The 1.85:1 widescreen presentation uses the AVC MPEG-4 codec, as is the case with most Sony releases to date. The picture looks pretty clear and crisp and colors are reproduced well, though what few blacks that take up the picture don't really seem to provide a lot of contrast for anything else in the feature. The image doesn't really possess a lot of background depth, but the overall clarity seems to make up for it.


There's a Dolby TrueHD 5.1 soundtrack for the disc, though it's remarkably average. Watching water balloons and eggs hitting an antagonist sound fairly clear, though there's not a lot of panning or directional effects in these scenes, or many others for that matter. The subwoofer gets a chance to do some work in maybe two or three scenes the entire film, and it was an underwhelming effort.

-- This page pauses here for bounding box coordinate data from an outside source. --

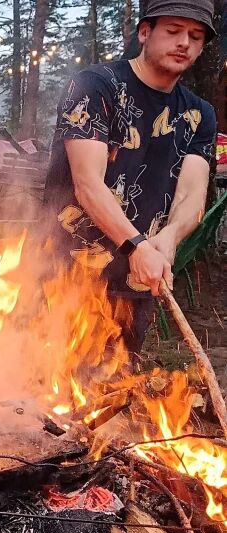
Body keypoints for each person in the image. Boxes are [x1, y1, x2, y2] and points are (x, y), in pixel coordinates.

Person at [43, 0, 216, 355]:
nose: (184, 42)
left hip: (138, 281)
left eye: (196, 36)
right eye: (173, 31)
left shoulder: (200, 114)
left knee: (120, 380)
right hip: (67, 273)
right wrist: (137, 245)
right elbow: (87, 184)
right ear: (144, 32)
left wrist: (169, 238)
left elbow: (192, 195)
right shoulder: (95, 86)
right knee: (50, 380)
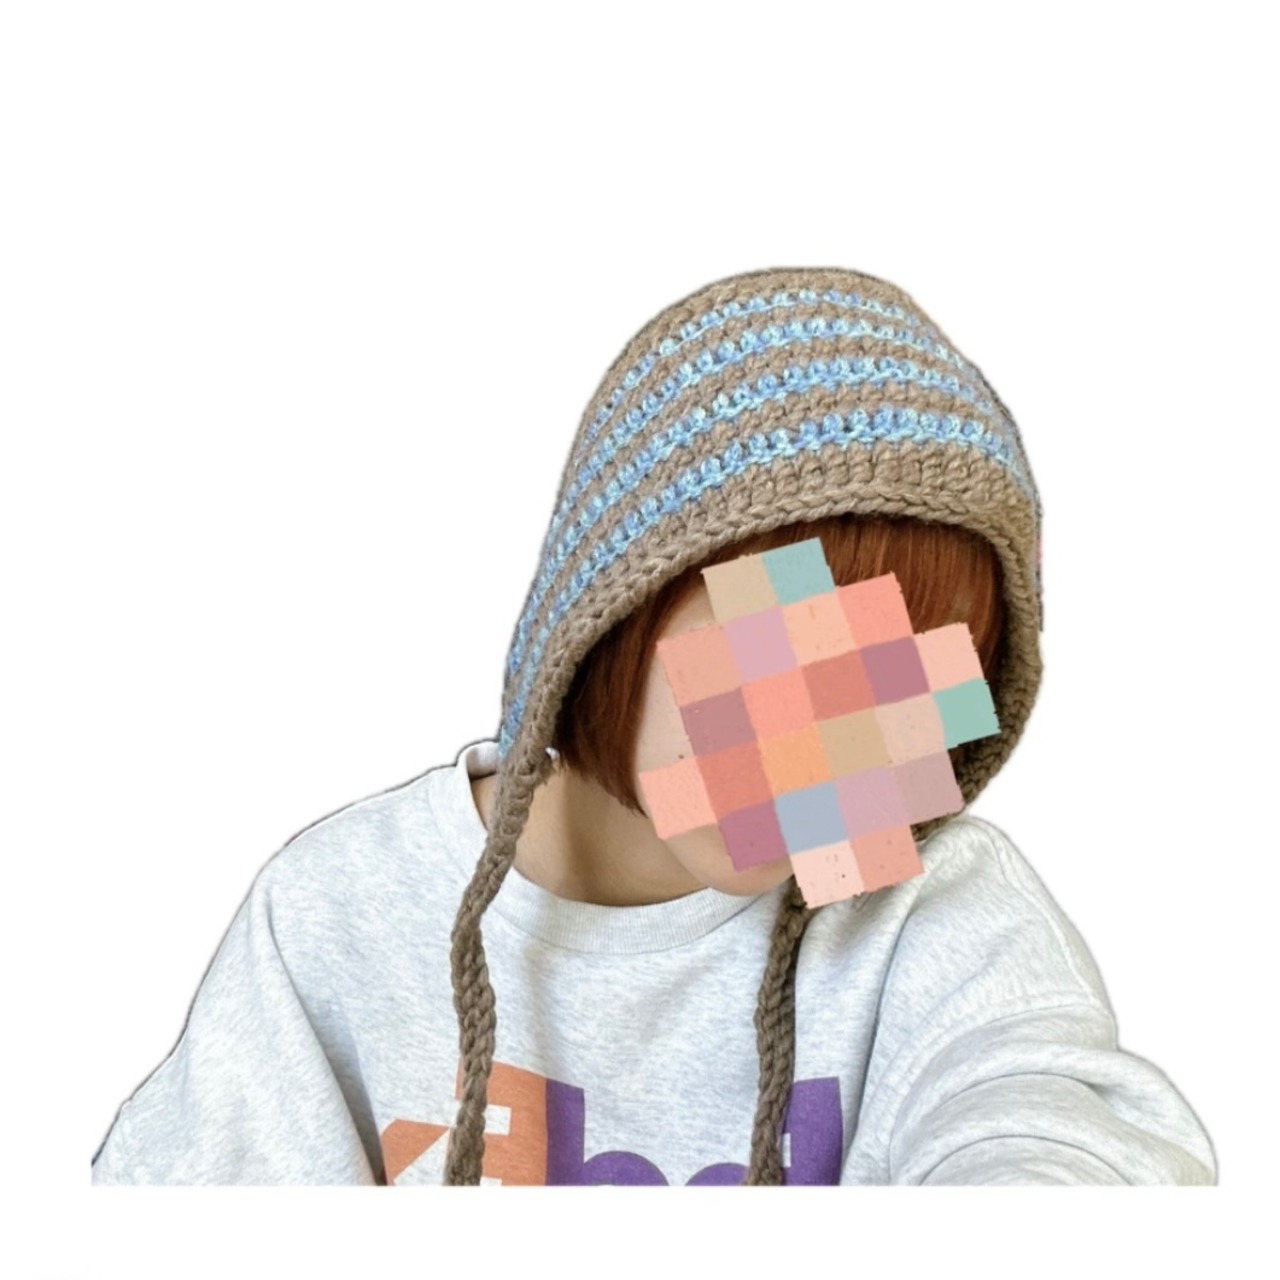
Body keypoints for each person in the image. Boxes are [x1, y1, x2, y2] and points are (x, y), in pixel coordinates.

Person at [90, 265, 1216, 1185]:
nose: (845, 740)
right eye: (793, 650)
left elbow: (1043, 1116)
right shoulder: (338, 912)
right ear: (610, 609)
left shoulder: (935, 908)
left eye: (910, 690)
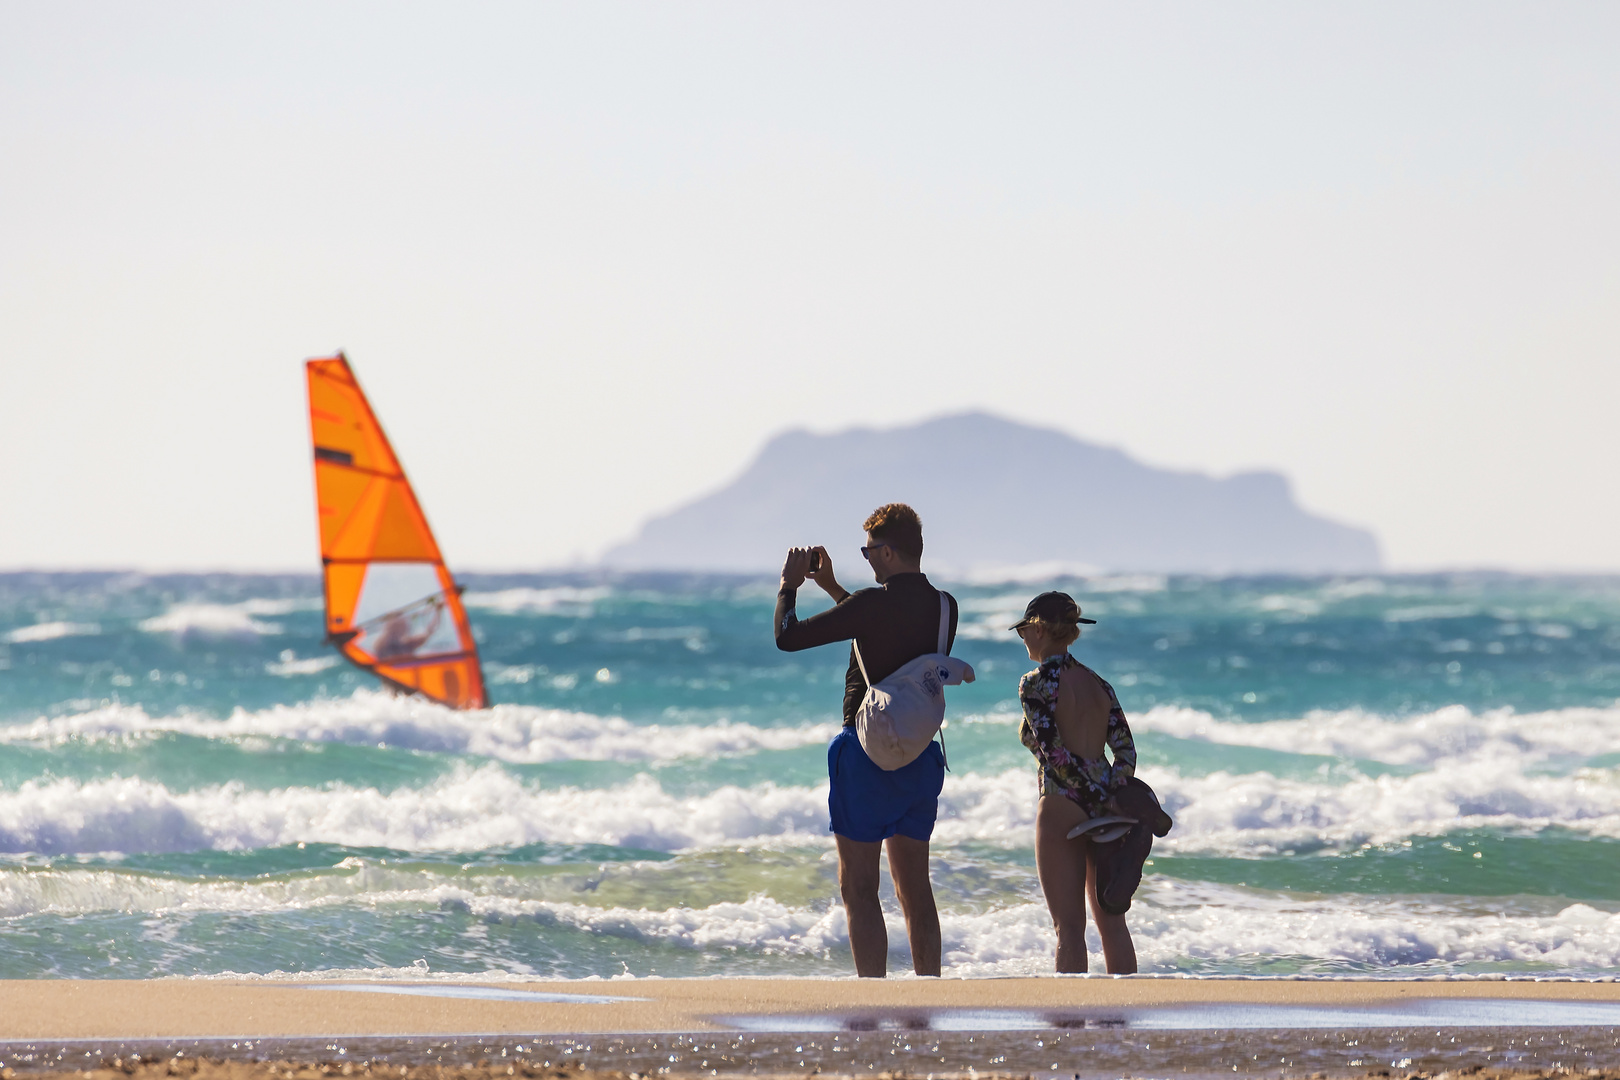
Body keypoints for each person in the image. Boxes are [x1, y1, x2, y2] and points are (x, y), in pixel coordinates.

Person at [774, 503, 958, 978]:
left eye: (871, 550)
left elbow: (788, 638)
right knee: (915, 887)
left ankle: (873, 998)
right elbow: (882, 633)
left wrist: (789, 586)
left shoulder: (870, 605)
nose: (868, 559)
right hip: (920, 754)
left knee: (858, 888)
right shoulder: (944, 606)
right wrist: (835, 589)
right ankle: (928, 993)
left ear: (891, 552)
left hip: (866, 755)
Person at [1012, 590, 1139, 974]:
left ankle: (1070, 1027)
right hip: (1105, 807)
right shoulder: (1099, 684)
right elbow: (1126, 752)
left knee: (1068, 928)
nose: (1022, 639)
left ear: (1039, 629)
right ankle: (1125, 1015)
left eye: (1023, 631)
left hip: (1061, 803)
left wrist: (1081, 792)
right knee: (1111, 922)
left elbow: (1054, 754)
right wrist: (1107, 792)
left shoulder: (1034, 683)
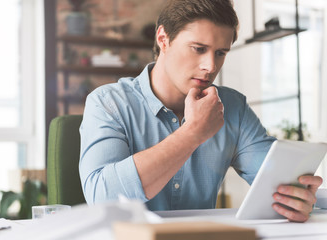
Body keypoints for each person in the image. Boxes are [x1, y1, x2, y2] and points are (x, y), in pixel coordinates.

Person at [79, 0, 322, 222]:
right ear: (163, 39)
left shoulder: (232, 108)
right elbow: (102, 198)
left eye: (220, 53)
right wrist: (192, 133)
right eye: (198, 48)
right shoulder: (108, 103)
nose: (210, 66)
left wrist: (298, 199)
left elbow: (277, 184)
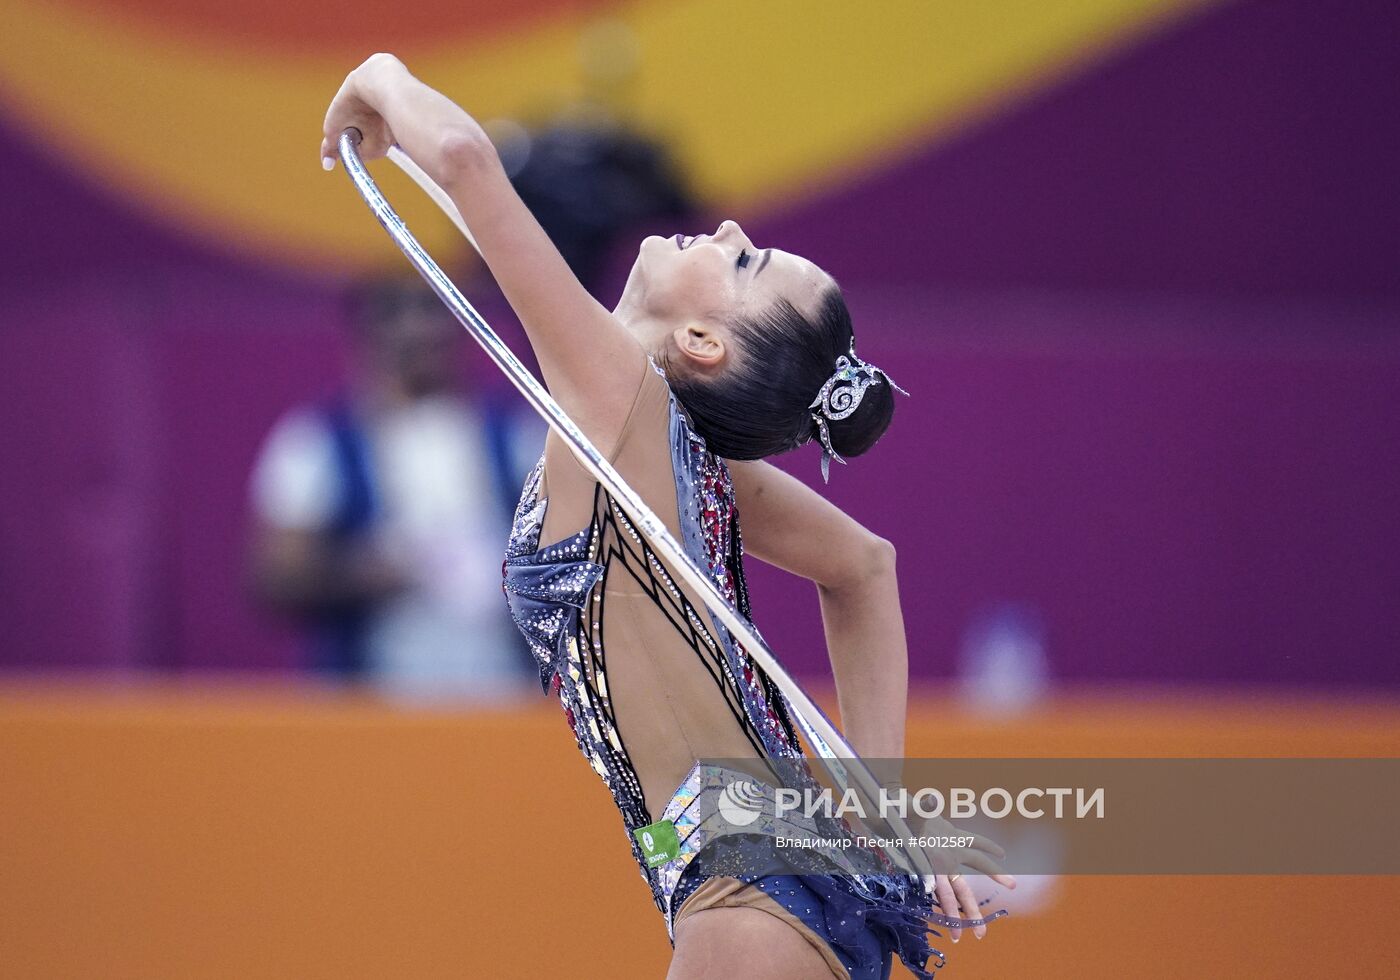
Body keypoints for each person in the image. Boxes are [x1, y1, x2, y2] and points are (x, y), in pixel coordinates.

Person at [320, 53, 1014, 978]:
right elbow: (864, 566)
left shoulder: (627, 407)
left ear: (702, 342)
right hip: (775, 888)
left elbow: (463, 159)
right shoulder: (685, 459)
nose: (727, 229)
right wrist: (876, 815)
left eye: (745, 262)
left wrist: (376, 76)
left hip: (751, 901)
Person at [248, 276, 538, 699]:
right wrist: (370, 572)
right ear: (369, 339)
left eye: (435, 318)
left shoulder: (516, 435)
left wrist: (513, 571)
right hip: (371, 705)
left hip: (506, 698)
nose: (422, 331)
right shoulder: (316, 442)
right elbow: (276, 578)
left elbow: (574, 550)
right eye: (403, 323)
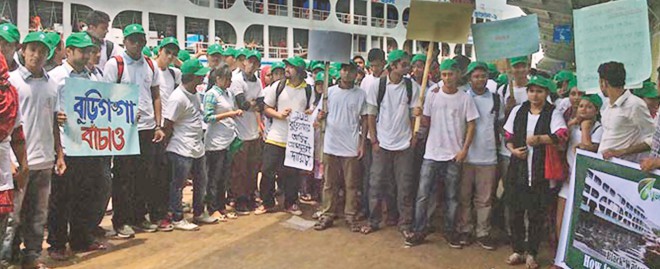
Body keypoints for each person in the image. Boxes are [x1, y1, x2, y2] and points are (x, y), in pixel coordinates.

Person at [47, 32, 108, 261]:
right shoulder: (55, 77)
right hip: (66, 147)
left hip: (89, 146)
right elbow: (47, 108)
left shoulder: (95, 78)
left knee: (86, 195)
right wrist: (57, 117)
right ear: (69, 51)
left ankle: (81, 238)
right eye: (82, 51)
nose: (86, 56)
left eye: (89, 51)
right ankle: (57, 243)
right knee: (61, 198)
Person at [8, 31, 66, 269]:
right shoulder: (11, 82)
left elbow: (54, 122)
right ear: (23, 50)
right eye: (32, 49)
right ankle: (7, 258)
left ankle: (32, 256)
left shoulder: (52, 85)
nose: (37, 54)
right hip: (18, 163)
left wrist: (59, 154)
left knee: (37, 216)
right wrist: (11, 161)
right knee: (11, 217)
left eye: (42, 50)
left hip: (43, 161)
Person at [103, 24, 165, 238]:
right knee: (123, 177)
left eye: (140, 40)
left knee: (144, 176)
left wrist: (158, 125)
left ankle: (139, 217)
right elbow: (107, 97)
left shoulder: (150, 64)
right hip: (124, 130)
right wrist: (122, 116)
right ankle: (121, 221)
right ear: (125, 42)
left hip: (147, 128)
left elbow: (155, 95)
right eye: (132, 40)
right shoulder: (115, 65)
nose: (136, 44)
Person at [410, 59, 478, 247]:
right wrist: (418, 114)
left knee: (452, 197)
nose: (447, 78)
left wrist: (464, 150)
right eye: (444, 74)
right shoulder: (433, 96)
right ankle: (419, 230)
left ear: (457, 75)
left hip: (453, 155)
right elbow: (426, 121)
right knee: (423, 194)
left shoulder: (465, 98)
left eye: (450, 74)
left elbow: (472, 125)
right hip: (431, 153)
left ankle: (450, 232)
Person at [503, 76, 567, 269]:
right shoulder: (519, 110)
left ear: (546, 93)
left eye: (539, 91)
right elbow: (508, 135)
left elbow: (562, 134)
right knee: (515, 211)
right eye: (532, 91)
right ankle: (518, 249)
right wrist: (513, 150)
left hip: (540, 172)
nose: (535, 95)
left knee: (535, 214)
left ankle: (532, 252)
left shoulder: (552, 113)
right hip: (518, 169)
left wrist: (540, 139)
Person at [362, 50, 420, 243]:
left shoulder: (412, 86)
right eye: (404, 64)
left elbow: (414, 114)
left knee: (405, 186)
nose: (408, 67)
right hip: (382, 144)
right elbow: (371, 114)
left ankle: (405, 224)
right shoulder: (377, 86)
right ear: (393, 66)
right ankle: (374, 220)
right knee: (376, 183)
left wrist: (413, 136)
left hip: (404, 145)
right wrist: (374, 140)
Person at [258, 56, 315, 215]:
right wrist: (279, 115)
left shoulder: (308, 89)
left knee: (292, 174)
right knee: (267, 170)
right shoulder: (278, 86)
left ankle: (291, 202)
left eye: (291, 67)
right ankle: (267, 202)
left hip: (296, 139)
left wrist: (307, 113)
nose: (286, 69)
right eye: (287, 66)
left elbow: (312, 111)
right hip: (276, 135)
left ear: (299, 71)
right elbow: (266, 108)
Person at [314, 61, 367, 231]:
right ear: (340, 72)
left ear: (355, 74)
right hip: (331, 144)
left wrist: (361, 143)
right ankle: (328, 213)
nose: (347, 74)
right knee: (329, 183)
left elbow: (365, 119)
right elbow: (317, 119)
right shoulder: (329, 93)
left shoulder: (361, 94)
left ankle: (350, 215)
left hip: (350, 144)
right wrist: (320, 117)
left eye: (351, 71)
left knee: (351, 184)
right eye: (344, 70)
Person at [164, 58, 214, 231]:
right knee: (178, 184)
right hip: (181, 148)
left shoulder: (193, 94)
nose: (202, 79)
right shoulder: (178, 98)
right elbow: (168, 124)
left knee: (202, 181)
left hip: (196, 147)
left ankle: (199, 212)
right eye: (199, 76)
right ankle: (177, 217)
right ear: (191, 77)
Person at [457, 61, 501, 250]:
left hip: (488, 155)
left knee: (485, 198)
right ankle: (465, 229)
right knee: (464, 196)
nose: (480, 79)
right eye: (476, 76)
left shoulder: (496, 99)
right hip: (465, 155)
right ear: (469, 79)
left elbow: (499, 124)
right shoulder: (462, 97)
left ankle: (483, 231)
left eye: (483, 76)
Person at [555, 94, 602, 266]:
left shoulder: (599, 129)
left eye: (589, 107)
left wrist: (586, 128)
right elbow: (560, 144)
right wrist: (573, 124)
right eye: (581, 106)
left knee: (578, 223)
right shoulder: (573, 126)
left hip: (586, 181)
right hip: (568, 178)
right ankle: (560, 257)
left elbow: (587, 151)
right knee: (560, 220)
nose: (584, 109)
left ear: (596, 111)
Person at [228, 50, 263, 214]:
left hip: (253, 132)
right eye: (250, 62)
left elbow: (261, 105)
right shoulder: (236, 80)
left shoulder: (257, 82)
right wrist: (253, 104)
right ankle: (239, 199)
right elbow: (242, 104)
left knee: (252, 168)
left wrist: (252, 104)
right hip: (239, 132)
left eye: (255, 63)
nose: (252, 65)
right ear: (244, 63)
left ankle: (249, 196)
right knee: (239, 170)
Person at [0, 52, 27, 267]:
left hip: (3, 169)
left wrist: (23, 165)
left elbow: (17, 134)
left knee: (3, 222)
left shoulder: (11, 93)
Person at [152, 36, 182, 232]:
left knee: (165, 174)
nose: (170, 56)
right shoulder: (150, 69)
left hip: (168, 129)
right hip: (153, 129)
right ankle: (154, 212)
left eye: (173, 54)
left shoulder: (174, 73)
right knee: (152, 174)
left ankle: (162, 211)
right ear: (159, 51)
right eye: (167, 52)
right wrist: (157, 125)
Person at [598, 62, 654, 162]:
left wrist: (621, 152)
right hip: (603, 165)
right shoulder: (607, 105)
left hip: (623, 168)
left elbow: (653, 138)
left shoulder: (635, 104)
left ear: (604, 83)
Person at [358, 48, 387, 221]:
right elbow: (364, 110)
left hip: (382, 136)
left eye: (377, 65)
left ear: (384, 63)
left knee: (383, 176)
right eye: (372, 66)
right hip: (368, 135)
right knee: (367, 174)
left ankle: (384, 210)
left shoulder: (387, 81)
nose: (374, 69)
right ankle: (366, 208)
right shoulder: (366, 81)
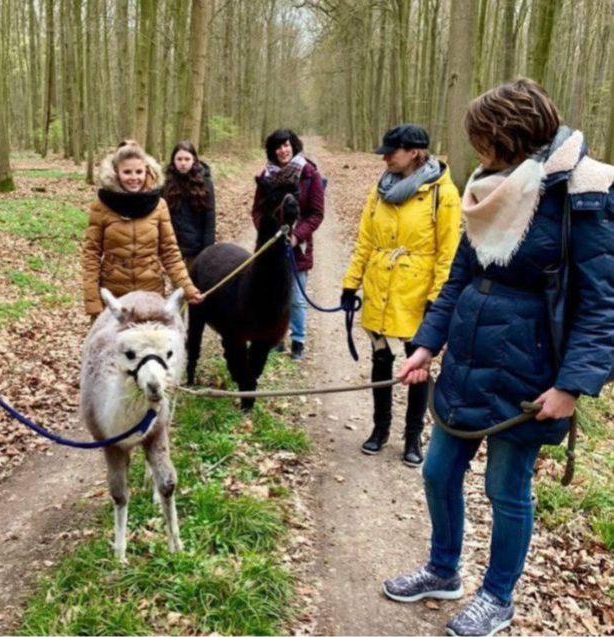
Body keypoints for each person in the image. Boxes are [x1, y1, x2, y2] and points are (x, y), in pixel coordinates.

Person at [386, 78, 614, 636]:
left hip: (531, 373)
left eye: (481, 139)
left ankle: (498, 596)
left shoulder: (583, 193)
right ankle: (443, 571)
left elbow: (602, 305)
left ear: (505, 136)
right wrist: (425, 345)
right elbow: (460, 275)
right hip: (466, 357)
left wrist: (572, 385)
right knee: (439, 472)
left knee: (506, 489)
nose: (475, 150)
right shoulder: (488, 186)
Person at [341, 124, 461, 466]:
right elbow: (365, 240)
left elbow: (447, 251)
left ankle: (412, 437)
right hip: (380, 286)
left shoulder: (443, 194)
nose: (385, 158)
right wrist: (351, 283)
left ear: (414, 152)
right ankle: (380, 430)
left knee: (417, 366)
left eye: (391, 152)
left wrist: (437, 298)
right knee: (380, 360)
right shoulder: (379, 191)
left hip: (417, 291)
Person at [82, 140, 202, 318]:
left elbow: (170, 252)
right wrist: (93, 301)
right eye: (127, 172)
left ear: (147, 171)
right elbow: (91, 255)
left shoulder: (159, 205)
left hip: (151, 292)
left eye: (139, 172)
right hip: (114, 296)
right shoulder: (101, 206)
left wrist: (188, 288)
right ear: (116, 173)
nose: (134, 177)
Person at [252, 129, 324, 361]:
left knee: (296, 297)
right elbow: (258, 210)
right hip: (270, 246)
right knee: (273, 295)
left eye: (286, 145)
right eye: (278, 147)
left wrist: (296, 236)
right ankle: (277, 338)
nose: (283, 150)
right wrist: (267, 232)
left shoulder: (309, 173)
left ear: (293, 146)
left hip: (296, 247)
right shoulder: (266, 175)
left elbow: (316, 213)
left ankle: (298, 340)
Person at [163, 140, 216, 270]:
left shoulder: (205, 182)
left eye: (187, 159)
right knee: (179, 287)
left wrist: (207, 250)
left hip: (197, 247)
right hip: (173, 247)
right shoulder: (165, 182)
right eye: (179, 159)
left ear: (194, 160)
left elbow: (210, 219)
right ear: (173, 160)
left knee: (195, 285)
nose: (183, 163)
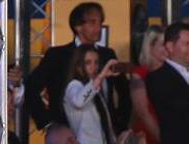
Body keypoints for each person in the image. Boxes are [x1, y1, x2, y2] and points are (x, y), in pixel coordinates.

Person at [30, 2, 130, 134]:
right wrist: (48, 124)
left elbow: (124, 91)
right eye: (92, 23)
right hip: (68, 136)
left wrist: (120, 124)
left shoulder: (107, 55)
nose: (98, 27)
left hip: (105, 137)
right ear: (78, 26)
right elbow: (31, 88)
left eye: (100, 23)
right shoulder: (57, 56)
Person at [64, 46, 121, 144]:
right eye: (88, 63)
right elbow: (79, 101)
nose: (93, 67)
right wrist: (100, 76)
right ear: (78, 65)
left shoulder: (97, 85)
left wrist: (114, 142)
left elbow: (105, 117)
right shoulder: (73, 86)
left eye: (96, 62)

Not much, though to be fair it's not like the feature was worth writing home about to begin with. A twelve-minute look at the making of the film, titled "How I Spent My Summer", features the requisite interviews from the cast and Savage as they talk about the film and working with a guy who won an Oscar. There's also a ten question quiz titled "What I Learned At Camp" that pulls the questions from the making of featurette. When your wife sits down and looks at the quiz, without having seen the film, and can answer a question or two, you can get the idea of how predictable it is. Trailers for other underachieving Sony family films Surf's Up and Are We Done Yet? round out the disc.

Final Thoughts:

It's kind of funny, or even ironic that a trailer for Are We Done Yet? is included on the disc for Daddy Day Care. Both films feature talented African-American performers, both films were released by Sony, and the star of each finds themself in "fish out of water" circumstances. Oh yeah, both films stink to high heaven. They might look and sound good, but prolonged exposure might tend to cause long-term damage to the cerebral cortex, kind of like living with Jennifer Lopez. Pass on by this title.